Mark of the Devil takes place in an 18th century Austrian town where corruption runs aplenty. We see person after person wrongfully convicted of witchcraft, tortured, and sentenced to death for petty reasons; the local witch-hunter (Reggie Nalder) accuses people of witchcraft for his own gain, and seemingly takes delight in their suffering.
Enter renowned witch-finder, Lord Cumberland (Herbert Lom), and his apprentice (Udo Kier), who have come to town under the pretense that “witchcraft has gotten too widespread for local authorities to deal with.” Immediately after arriving, the apprentice requests the necessary documentation of confessions, which the local authorities were unable to provide. It would seem that perhaps, with the newcomers, there will come a sense of justness to the small town– or is justness simply an impossible concept in an era of legal torture and public burnings?
As a whole, Mark of the Devil is well put together. I can’t say much about the acting because I ended up watching the English dub after my search for the original proved much more difficult than expected, but hey, I enjoyed it anyway.
Mark of the Devil is a downright disturbing movie, especially considering that it was made more than four decades ago.

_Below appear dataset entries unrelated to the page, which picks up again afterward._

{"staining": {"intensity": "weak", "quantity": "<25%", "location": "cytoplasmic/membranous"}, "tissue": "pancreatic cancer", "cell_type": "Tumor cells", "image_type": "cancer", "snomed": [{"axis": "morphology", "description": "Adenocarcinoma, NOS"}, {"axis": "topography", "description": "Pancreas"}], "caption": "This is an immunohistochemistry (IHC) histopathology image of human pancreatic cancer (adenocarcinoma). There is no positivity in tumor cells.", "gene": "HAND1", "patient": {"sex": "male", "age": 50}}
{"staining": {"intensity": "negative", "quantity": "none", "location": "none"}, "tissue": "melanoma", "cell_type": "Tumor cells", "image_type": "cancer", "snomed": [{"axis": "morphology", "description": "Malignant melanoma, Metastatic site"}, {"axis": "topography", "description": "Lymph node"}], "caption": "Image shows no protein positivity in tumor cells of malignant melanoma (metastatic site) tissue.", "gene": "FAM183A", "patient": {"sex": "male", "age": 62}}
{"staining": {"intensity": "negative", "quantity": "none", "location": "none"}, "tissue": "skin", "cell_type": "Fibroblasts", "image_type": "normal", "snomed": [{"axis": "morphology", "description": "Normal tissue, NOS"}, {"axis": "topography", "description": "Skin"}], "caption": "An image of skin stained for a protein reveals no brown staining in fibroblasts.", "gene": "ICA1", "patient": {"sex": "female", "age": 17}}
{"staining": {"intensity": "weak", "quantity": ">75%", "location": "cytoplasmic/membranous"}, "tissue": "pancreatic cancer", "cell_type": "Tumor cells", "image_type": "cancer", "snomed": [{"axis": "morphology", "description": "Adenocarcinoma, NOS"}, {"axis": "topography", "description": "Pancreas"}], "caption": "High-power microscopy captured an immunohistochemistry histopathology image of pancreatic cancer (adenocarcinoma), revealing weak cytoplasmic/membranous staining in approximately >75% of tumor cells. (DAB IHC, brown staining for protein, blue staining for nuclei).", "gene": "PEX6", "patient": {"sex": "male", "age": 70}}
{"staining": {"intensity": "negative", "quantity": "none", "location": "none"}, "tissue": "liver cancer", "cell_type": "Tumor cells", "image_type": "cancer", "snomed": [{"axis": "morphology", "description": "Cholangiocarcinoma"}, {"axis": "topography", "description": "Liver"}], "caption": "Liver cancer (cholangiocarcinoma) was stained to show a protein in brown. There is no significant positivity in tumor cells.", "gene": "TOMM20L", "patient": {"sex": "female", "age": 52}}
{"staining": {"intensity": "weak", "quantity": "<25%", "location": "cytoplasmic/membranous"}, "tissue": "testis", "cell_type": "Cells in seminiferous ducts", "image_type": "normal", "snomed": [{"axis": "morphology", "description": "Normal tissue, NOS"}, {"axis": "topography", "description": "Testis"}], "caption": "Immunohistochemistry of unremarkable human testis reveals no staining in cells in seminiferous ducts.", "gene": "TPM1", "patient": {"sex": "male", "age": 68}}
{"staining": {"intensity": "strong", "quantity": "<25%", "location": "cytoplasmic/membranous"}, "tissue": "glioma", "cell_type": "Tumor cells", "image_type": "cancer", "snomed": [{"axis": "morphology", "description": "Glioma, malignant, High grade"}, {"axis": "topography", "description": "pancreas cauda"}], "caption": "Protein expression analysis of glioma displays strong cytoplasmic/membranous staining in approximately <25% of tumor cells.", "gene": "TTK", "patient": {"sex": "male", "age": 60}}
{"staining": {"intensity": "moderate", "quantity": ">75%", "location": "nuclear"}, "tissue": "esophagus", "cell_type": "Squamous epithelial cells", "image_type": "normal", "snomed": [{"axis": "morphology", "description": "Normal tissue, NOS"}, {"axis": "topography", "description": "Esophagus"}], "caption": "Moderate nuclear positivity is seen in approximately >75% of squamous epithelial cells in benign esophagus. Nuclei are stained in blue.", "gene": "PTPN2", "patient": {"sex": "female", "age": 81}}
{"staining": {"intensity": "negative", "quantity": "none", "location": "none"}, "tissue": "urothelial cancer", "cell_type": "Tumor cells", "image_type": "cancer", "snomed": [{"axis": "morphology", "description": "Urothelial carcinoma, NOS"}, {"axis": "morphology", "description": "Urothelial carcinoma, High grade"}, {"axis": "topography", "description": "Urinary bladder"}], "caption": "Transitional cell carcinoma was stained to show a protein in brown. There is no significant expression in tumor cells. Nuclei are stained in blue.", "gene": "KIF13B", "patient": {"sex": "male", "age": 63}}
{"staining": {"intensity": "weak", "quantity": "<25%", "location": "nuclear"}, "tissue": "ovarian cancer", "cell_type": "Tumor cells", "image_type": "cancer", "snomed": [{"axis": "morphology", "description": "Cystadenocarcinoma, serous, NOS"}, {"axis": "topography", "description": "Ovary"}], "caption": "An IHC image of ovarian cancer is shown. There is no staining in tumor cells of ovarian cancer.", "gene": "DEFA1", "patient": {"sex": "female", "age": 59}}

It has a fair amount of gore for something from the seventies, but it’s not the blood that makes this one scary. Rather, it’s the sheer amount of apathy for human life depicted here. We see people gather on the streets, as if gathering for a parade, to watch as women writhe and scream over a pit of fire. We see people getting brutally beaten and tortured as guards stand by nonchalantly. What’s more, is the fact that this shit actually happened, and it went on for centuries.